» 本文抜粋:

□ □ □

日本語の語源には面白いものがたくさんあります。

前に「国語辞典を読む楽しみ」という記事を書きましたが、語源を知ることは日本語を深く知る手掛かりにもなりますので、ぜひ気楽に楽しんでお読みください。

以前にも散発的に「日本語の面白い語源・由来」の記事をいくつか書きましたが、検索の便宜も考えて前回に引き続き、「50音順」にシリーズで、面白い言葉の意味と語源が何かをご紹介したいと思います。季語のある言葉については、例句もご紹介します。

1.肉(にく)

ステーキ

」とは、「動物の皮膚に覆われ骨に付着する柔らかい組織。食用にする動物の柔らかい部分。果実の皮と種子の間の柔らかい部分」のことです。

肉の漢字は、動物の筋肉の線を描いた象形文字です。読みの「にく」は呉音です。

肉を古くは、「しし(獣・鹿・猪と同源)」と言い、平安中期の『和名抄』でも「しし」としています。

□ □ □

» 検討用データ:
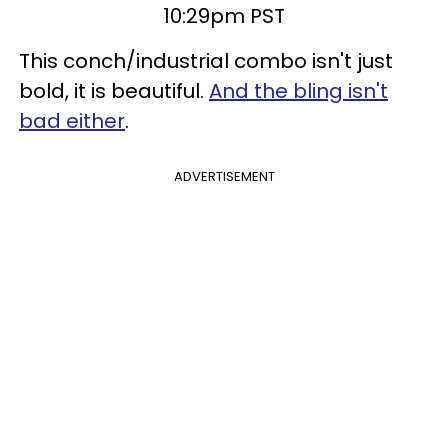
10:29pm PST
This conch/industrial combo isn't just
bold, it is beautiful.
And the bling isn't
bad either
.
ADVERTISEMENT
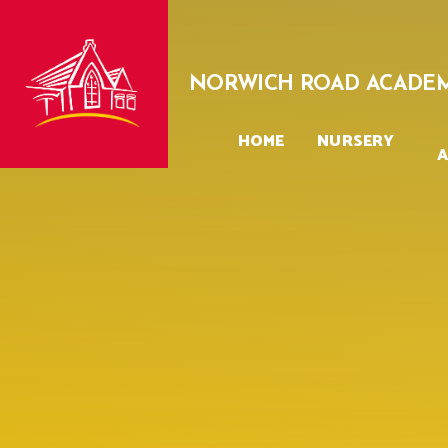
Skip to content ↓
NORWICH ROAD ACADE
HOME
NURSERY
A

□ □ □

» 課題 1: 語源紹介の文章にある「肉の漢字は、動物の筋肉の線を描いた象形文字です。」を英語に訳してください。
» 課題 2: 語源紹介の文章では、面白い言葉の紹介を「50音順」のシリーズにしています。その理由を本文に沿って1〜3文で説明してください。
» 課題 3: 語源紹介の文章を、最後の文の後から書き継いでください。

» 解答 1: The kanji for meat is a pictograph that depicts the lines of an animal's muscles.

» 解答 2: 検索の便宜を考えたためです。そのため、前回に引き続き50音順のシリーズにして、言葉の意味と語源を紹介しています。

» 解答 3:
食用としての肉は、牛・豚・鶏などの鳥獣類の筋肉部分を指すのが一般的ですが、脂や内臓を含めたり、魚介類の身や果物の実など、広義では柔らかい部分を指して「肉」といいます。

2.ニス

ニス

ニス」とは、「天然または合成の樹脂を溶剤に溶かした塗料」のことです。木材などの材料の表面を美化・防湿するために塗ります。ワニス。仮漆。

ニスは、英語の「varnish」、オランダ語の「vernis」からの外来語で、最初に使われたギリシャの地名に由来するといわれます。

日本では本来の発音に近い「ワニス」の呼称が用いられ、古来からある「漆(うるし)」に対するものとして、漢字では「仮漆」の字が当てられました。

やがて、「ワニス」の「ワ」を省略して「ニス」と呼ぶことが多くなりましたが、これも「漆」に対するものという認識が大きく影響しています。

その認識とは、「ワニス」という音から「漆」を「和ニス」と呼び、本来の「ワニス」は「洋ニス」と呼んで区別されるようになったことです。

「ワニス」と言うと、「和ニス(漆)」と「ワニス(洋ニス)」の二通りの解釈ができることから、日本では「ワ」を省略した「ニス」の形で呼ばれるようになりました。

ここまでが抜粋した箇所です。